One97 Communications banks on its services, other businesses to improve.
Paytm
parent One
97 Communications’ consolidated loss more than doubled in the
financial year ended March owing to capital expenditure on brand and
business activity, but said it was going to focus more on its
services and other businesses to improve turnover. Loss for 2018-19
(FY19) more than doubled to Rs 4,217.20 crore, compared with Rs
1,604.34 crore in the year-ago period.
One
97 in its annual report said its total revenue on a consolidated
basis rose to Rs 3,579.67 crore in FY19 from Rs 3,309.61 crore a year
ago.
“The
company is focusing on strengthening its position in various business
segments such as Payments Bank, insurance and insurance broking,
travel ticketing, hotel, and mobile wallet services and that would
result in better turnover in coming financial years,” Paytm's
parent said.
The
company has moved from being a mobile wallet business to becoming a
one-stop shop for all kinds of bill payments, payment gateway
aggregator services, ticket services, utility bills payments, and
insurance and hotel booking services.
One
97 also has units of Subsidiary of One97 Communications Singapore in
countries like Ivory Coast, South Africa, Nepal, Bangladesh,
Malaysia, Rwanda, Uganda, Nigeria, and the US.
A
Paytm
spokesperson said, “For the last two years, we have been investing
$1 billion each year to expand digital payments eco-system in our
country.

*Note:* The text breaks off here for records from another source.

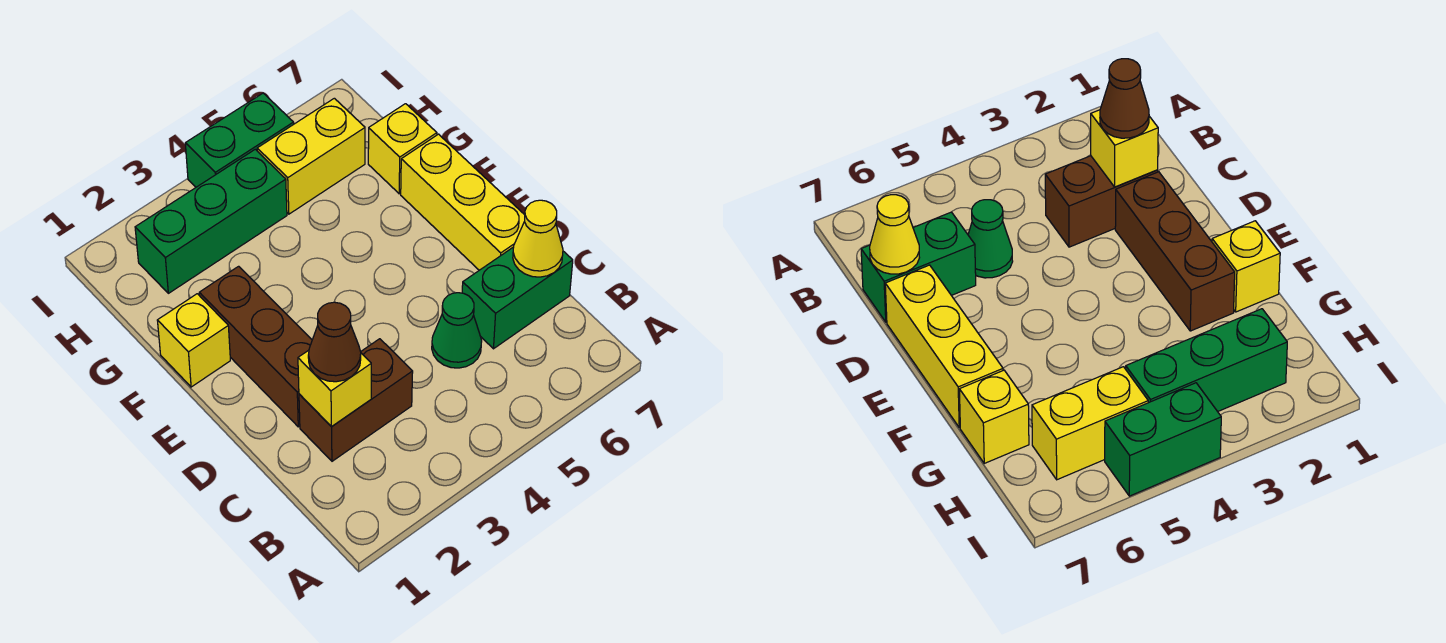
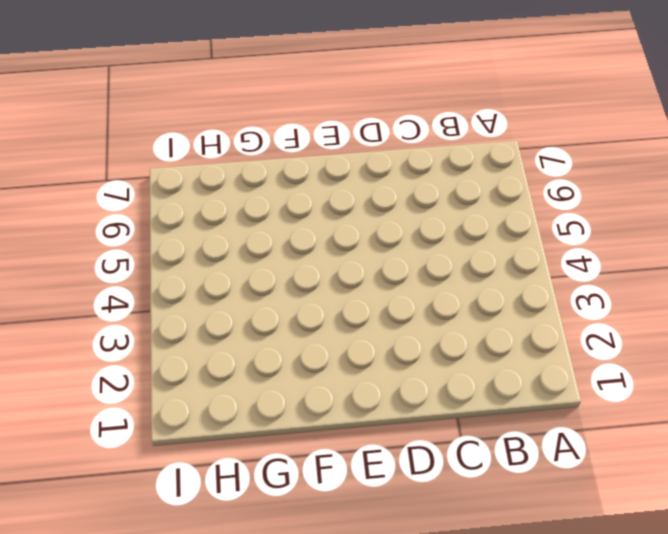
none -> brown brick C2:C3 level 1
none -> green cone C5 level 1
none -> green brick C6:C7 level 1

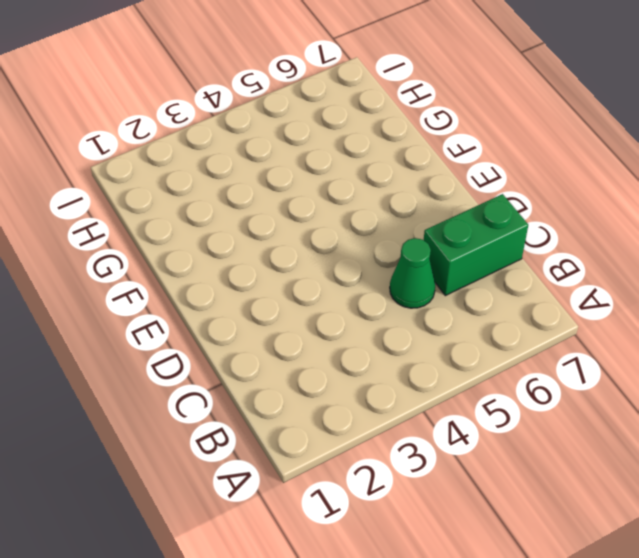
none -> brown brick C2:C3 level 1
none -> brown brick D2:F2 level 1
none -> yellow brick D7:F7 level 1

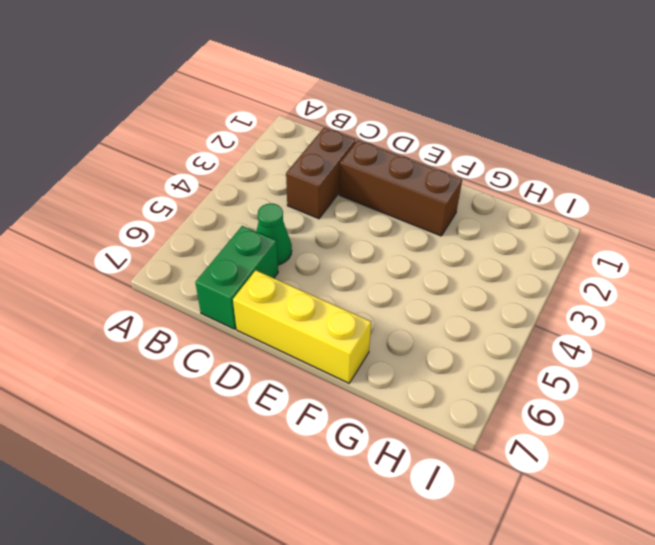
none -> yellow brick F1 level 1
none -> yellow brick G7 level 1
none -> green brick H2:H4 level 1

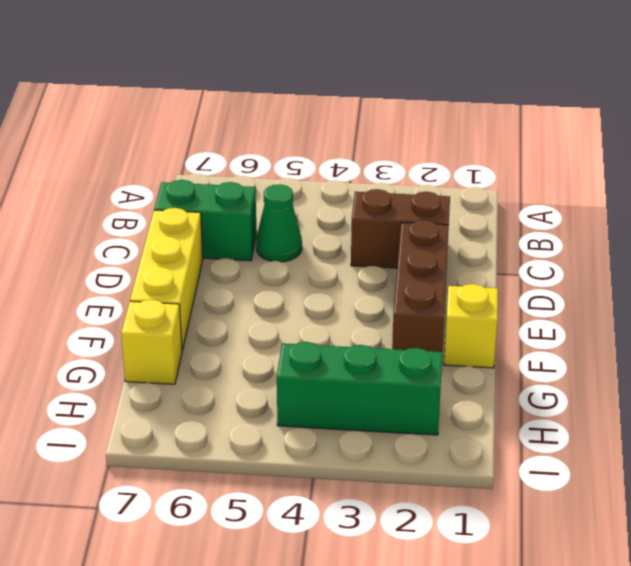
none -> yellow brick H5:H6 level 1
none -> green brick I4:I5 level 1
none -> yellow brick C2 level 2

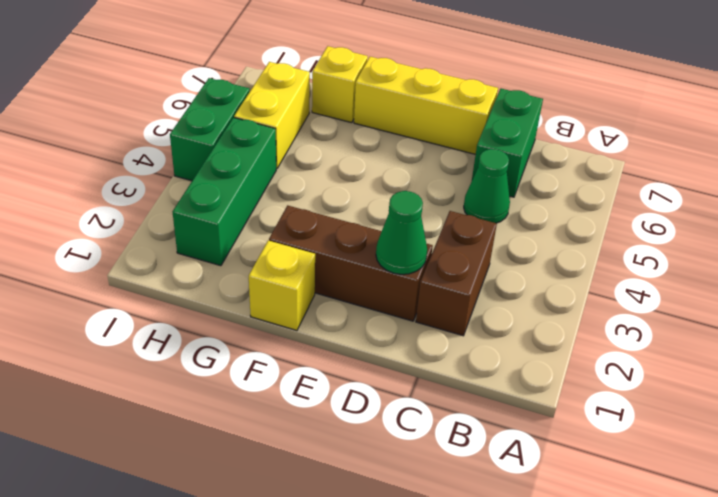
green cone D2 level 2 -> none
none -> yellow brick C2 level 2
none -> yellow cone C7 level 2
none -> brown cone C2 level 3

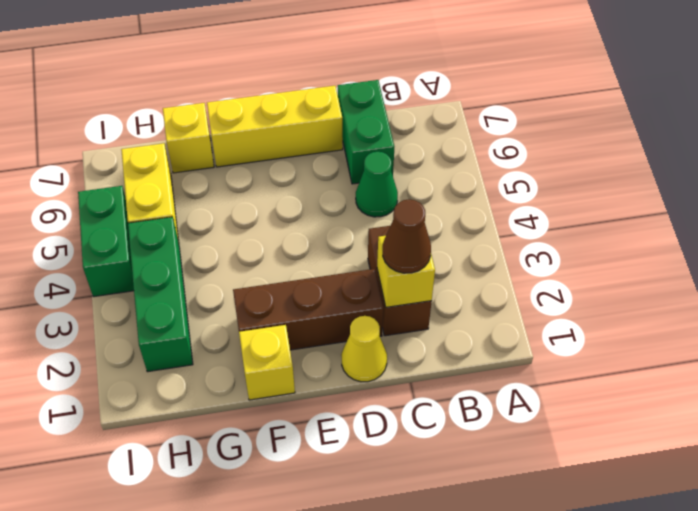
yellow cone D1 level 1 -> yellow cone C7 level 2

We will further invest about $3 billion in the next two
years to scale the same. We believe India is at the inflection point
of digital payments and Paytm’s sole focus is towards solving the
merchant payments & offering them financial services. We will
invest Rs 20,000 crore in the next two years towards achieving this.”
Business
Standard has earlier reported that Paytm Mall is integrating its
offline merchant base with international sellers on a single platform
in a bid to take on competition.
During
the year, founder Vijay Shekhar Sharma’s cumulative shareholding in
the company remained at 15.73 per cent. Its largest investor
continued to be Alipay Singapore E-Commerce, with 30.49 per cent
cumulative shareholding, followed by SVF India Holding (Cayman) with
about 19.69 per cent shares, SAIF III Mauritius Company (13.02 per
cent), and Alibaba.com Singapore E-Commerce (7.70 per cent).